[Records]
▬▬▬
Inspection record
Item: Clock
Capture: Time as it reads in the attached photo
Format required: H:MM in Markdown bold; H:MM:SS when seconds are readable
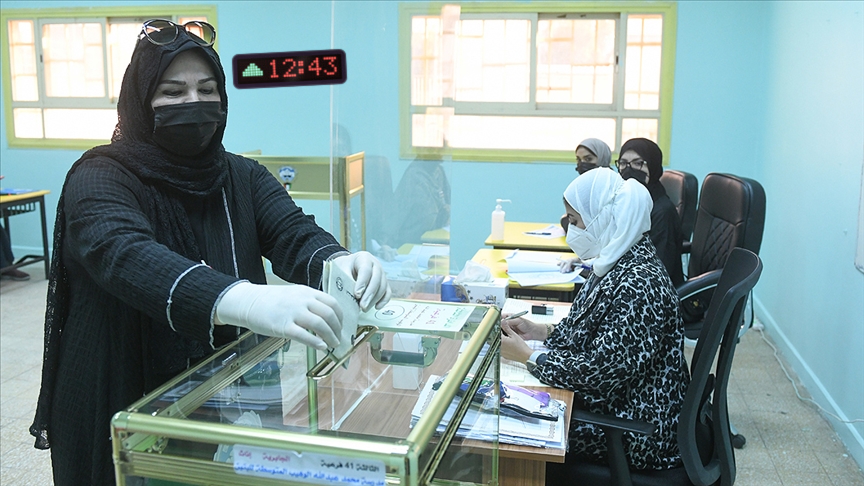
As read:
**12:43**
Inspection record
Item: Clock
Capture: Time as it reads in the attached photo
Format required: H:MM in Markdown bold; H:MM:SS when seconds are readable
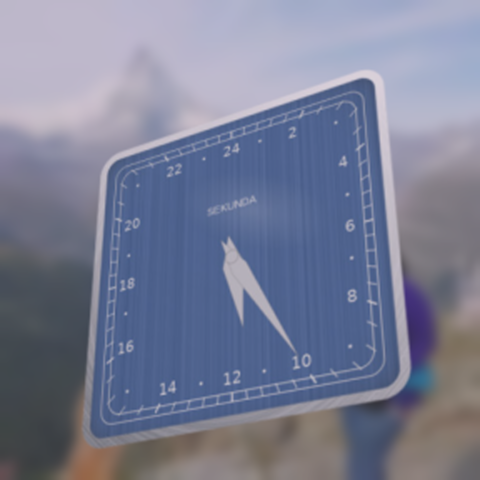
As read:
**11:25**
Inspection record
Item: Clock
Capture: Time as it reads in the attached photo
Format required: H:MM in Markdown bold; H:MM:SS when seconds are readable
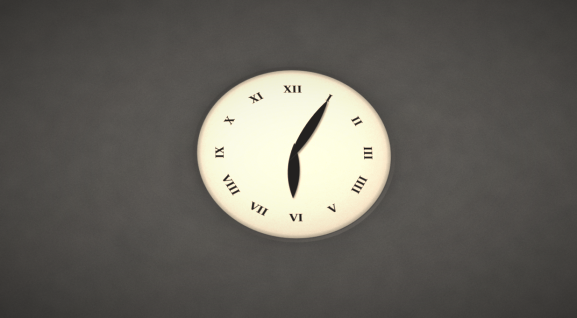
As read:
**6:05**
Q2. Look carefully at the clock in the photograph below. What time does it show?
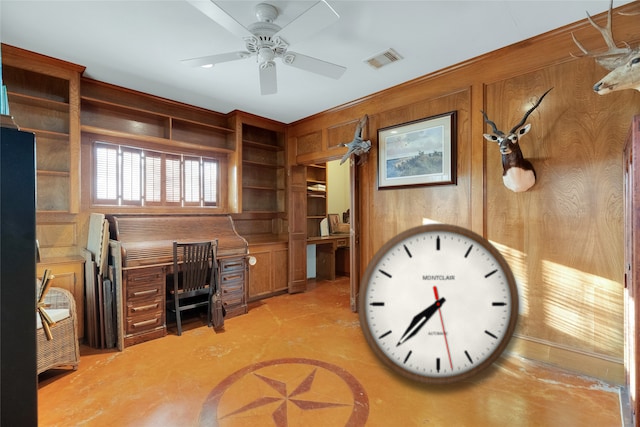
7:37:28
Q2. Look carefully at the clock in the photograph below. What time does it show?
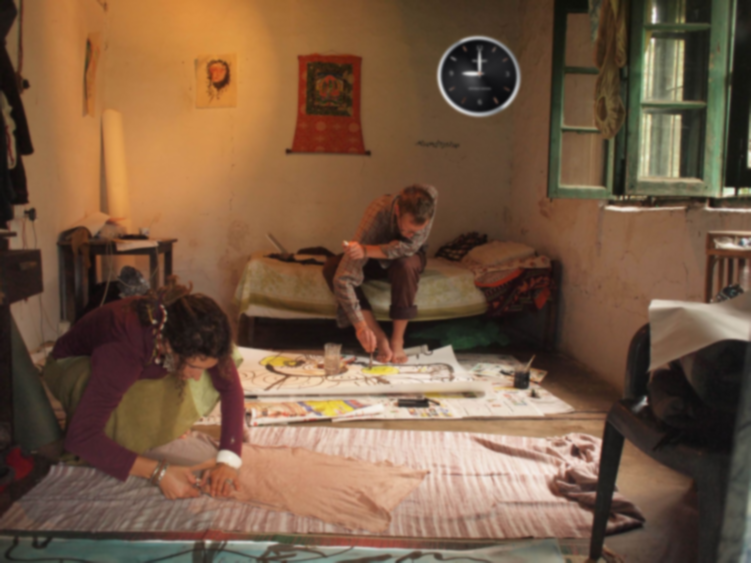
9:00
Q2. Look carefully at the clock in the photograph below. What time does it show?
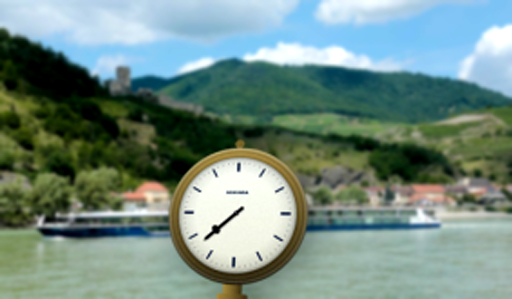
7:38
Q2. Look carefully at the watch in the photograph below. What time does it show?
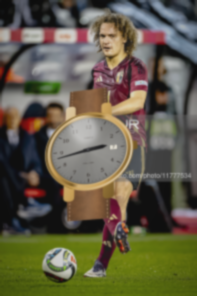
2:43
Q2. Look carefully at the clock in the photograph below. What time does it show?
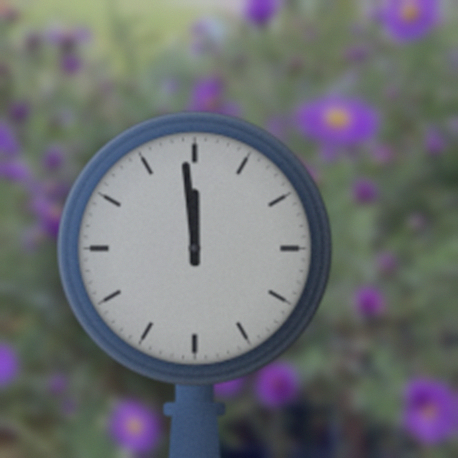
11:59
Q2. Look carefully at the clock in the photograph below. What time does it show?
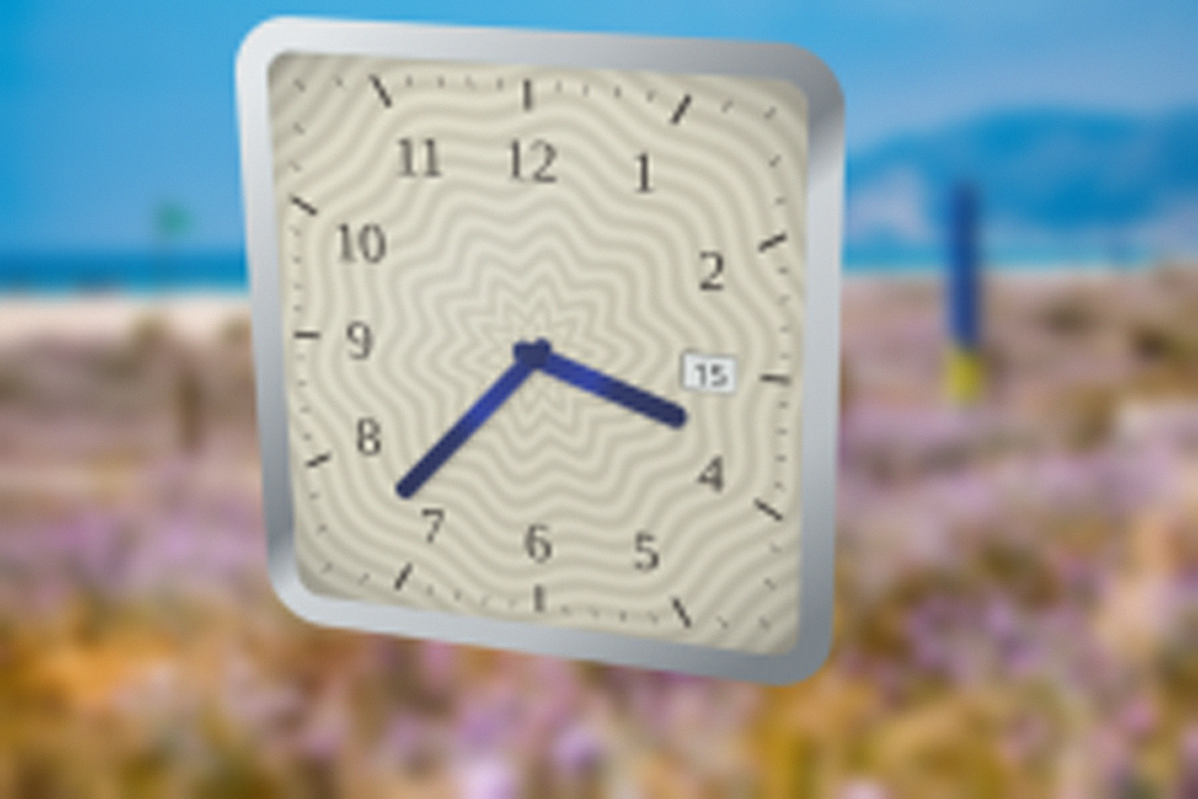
3:37
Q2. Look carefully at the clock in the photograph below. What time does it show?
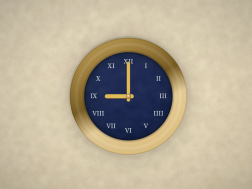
9:00
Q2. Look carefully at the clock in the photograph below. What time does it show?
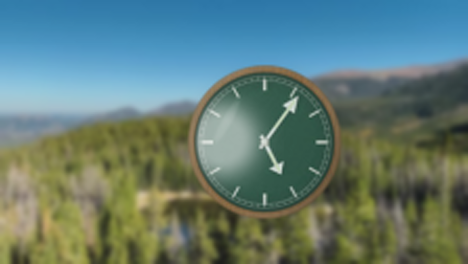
5:06
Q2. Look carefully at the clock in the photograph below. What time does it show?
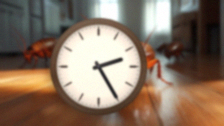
2:25
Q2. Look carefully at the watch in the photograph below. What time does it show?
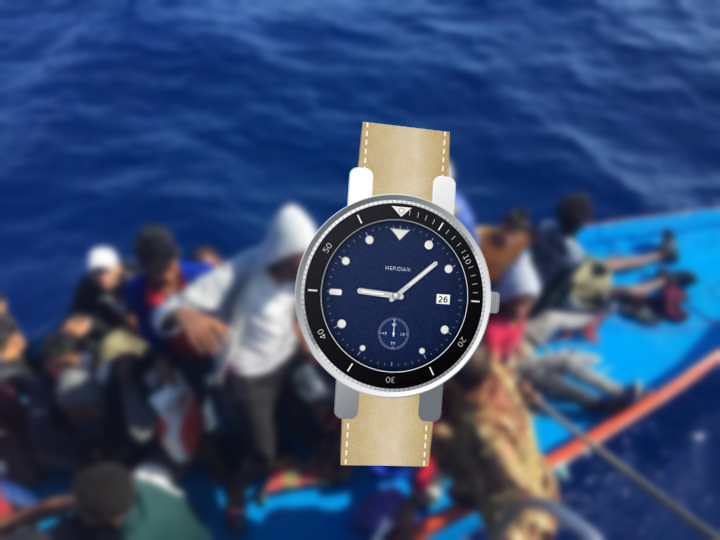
9:08
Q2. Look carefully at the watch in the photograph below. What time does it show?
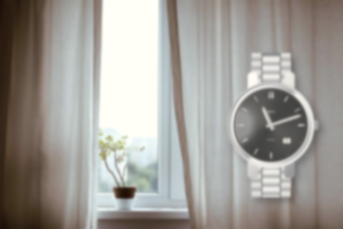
▬▬▬
**WHAT THE TASK ASKS:**
Output the records above verbatim, every line in its original order, but omit the pictures from your output.

**EXERCISE OUTPUT:**
Inspection record
Item: Clock
Capture: Time as it reads in the attached photo
Format required: H:MM in Markdown bold; H:MM:SS when seconds are readable
As read:
**12:43**
Inspection record
Item: Clock
Capture: Time as it reads in the attached photo
Format required: H:MM in Markdown bold; H:MM:SS when seconds are readable
As read:
**11:25**
Inspection record
Item: Clock
Capture: Time as it reads in the attached photo
Format required: H:MM in Markdown bold; H:MM:SS when seconds are readable
As read:
**6:05**
Q2. Look carefully at the clock in the photograph below. What time does it show?
7:37:28
Q2. Look carefully at the clock in the photograph below. What time does it show?
9:00
Q2. Look carefully at the clock in the photograph below. What time does it show?
7:38
Q2. Look carefully at the watch in the photograph below. What time does it show?
2:43
Q2. Look carefully at the clock in the photograph below. What time does it show?
11:59
Q2. Look carefully at the clock in the photograph below. What time does it show?
3:37
Q2. Look carefully at the clock in the photograph below. What time does it show?
9:00
Q2. Look carefully at the clock in the photograph below. What time does it show?
5:06
Q2. Look carefully at the clock in the photograph below. What time does it show?
2:25
Q2. Look carefully at the watch in the photograph below. What time does it show?
9:08
Q2. Look carefully at the watch in the photograph below. What time does it show?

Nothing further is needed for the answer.